The Brazilian Armed Forces recognize same-sex cohabitation unions and marriages and treats same-sex couples with military spouses as legally equivalent to different-sex couples. Married couples, though, may have more rights than those in "stable unions" or cohabitation.

====Canada====

The Canadian Armed Forces recognize same-sex marriages and treats same-sex couples with military spouses as legally equivalent to opposite-sex couples.

====United States====

Until 1993, military policy strictly forbid non-heterosexuals from serving in the military. In 1993, the military instated the "Don't ask, don't tell" policy, which only restricted non-heterosexuals from serving if they were open about their sexual orientation. In September 2011, this policy was repealed, allowing non-heterosexuals to openly serve in the military.

On 14 August 2013, the Department of Defense (DoD) announced that it would provide spousal and family benefits to servicemembers in same-sex marriages on the same terms as it does to those in different-sex marriages. The benefits, which include health care coverage, housing allowances, military ID cards, and survivor benefits, can be claimed retroactive to 26 June, the day of the Supreme Court decision in United States v. Windsor that held the statute under which the U.S. military was withholding those benefits, Section 3 of the Defense of Marriage Act, unconstitutional. A same-sex marriage must be documented by a marriage certificate that establishes that the marriage was valid where it was celebrated. The DoD also announced that servicemembers who need to travel to a jurisdiction that allows them to marry will be afforded 7 days leave to do so, 10 days if they are stationed outside the U.S. Secretary of Defense Chuck Hagel said: "This will provide accelerated access to the full range of benefits offered to married military couples throughout the department, and help level the playing field between opposite-sex and same-sex couples seeking to be married". The DoD set 3 September as its target date for implementation.

On 13 September 2013, VA home loan benefits were extended to include same sex marriages.

===Europe===

====France====
Since 1999, civil solidarity pacts (PACS) can be entered into by same-sex and opposite-sex couples, but do not possess several rights that married couples have. PACS are recognized by the French Armed Forces, but consequently confer fewer abilities or benefits to (same-sex or opposite-sex) couples than marriages.

Legislation passed by Parliament on 13 January 2011 granted military partners living under PACS equal access to pensions as those given to married opposite-sex couples.

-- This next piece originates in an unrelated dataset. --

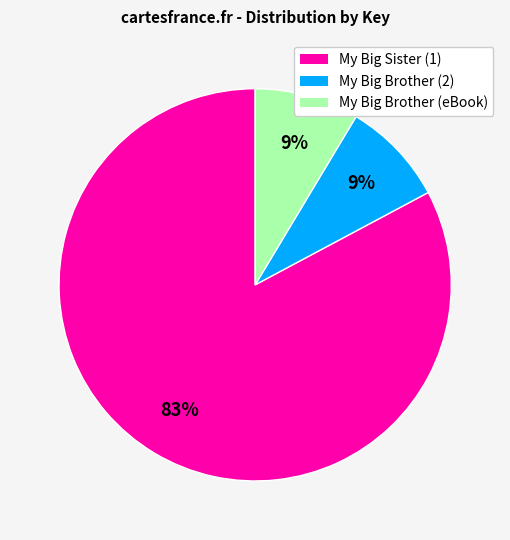

Which category has the biggest portion of the pie?

My Big Sister (1)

In France, same-sex couples are allowed to wed, and are eligible to full military family benefits under French law.

====Ireland====
The Irish Defence Forces allow for married service members to record their partnership status on their personnel file.

====Portugal====
Portugal allows all citizens to serve openly in the military regardless of sexual orientation, as the constitution explicitly forbids any discrimination on that basis, therefore openly allowing lesbians and gays to serve in the military. Their partners, married or not, are eligible for all benefits as is the case with other civil servants.

====United Kingdom====

Since December 2005, spouses in civil partnerships are entitled to spousal benefits (including life insurance benefits, pensions, employment benefits), immigration equality, and similar recognition as opposite-sex military spouses for tax purposes. Civil partners are also allowed accommodation in military housing, security clearance and allowances.

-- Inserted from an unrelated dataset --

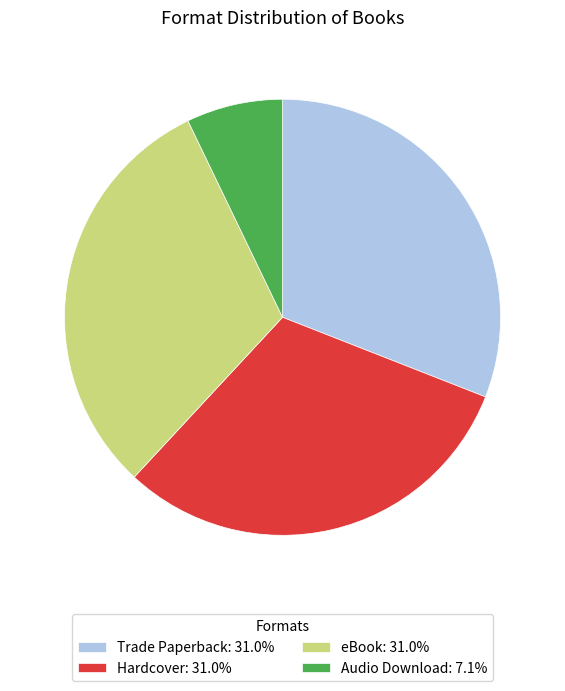

What is the ratio of the value at Trade Paperback: 31.0% to the value at Hardcover: 31.0%?

1.0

Since March 2014, UK military same-sex couples can get married (as well as UK civilians), under the Marriage (Same Sex Couples) Act 2013.

===Oceania===

====Australia====

On 9 December 2017 same-sex marriage was officially legalized throughout Australia. From 1 July 2009 couples of any sex have de facto the same legal rights and benefits as married couples. The Australian Defence Force policies on couples of any sex follow a directive from the Minister of Defense of 1 January 2010 that enforces the terms of the Same-Sex Relationships (Equal Treatment in Commonwealth Laws—Superannuation) Act 2008.

===New Zealand===

Same-sex civil unions became legal in 2005 and marriage became law in New Zealand in 2013.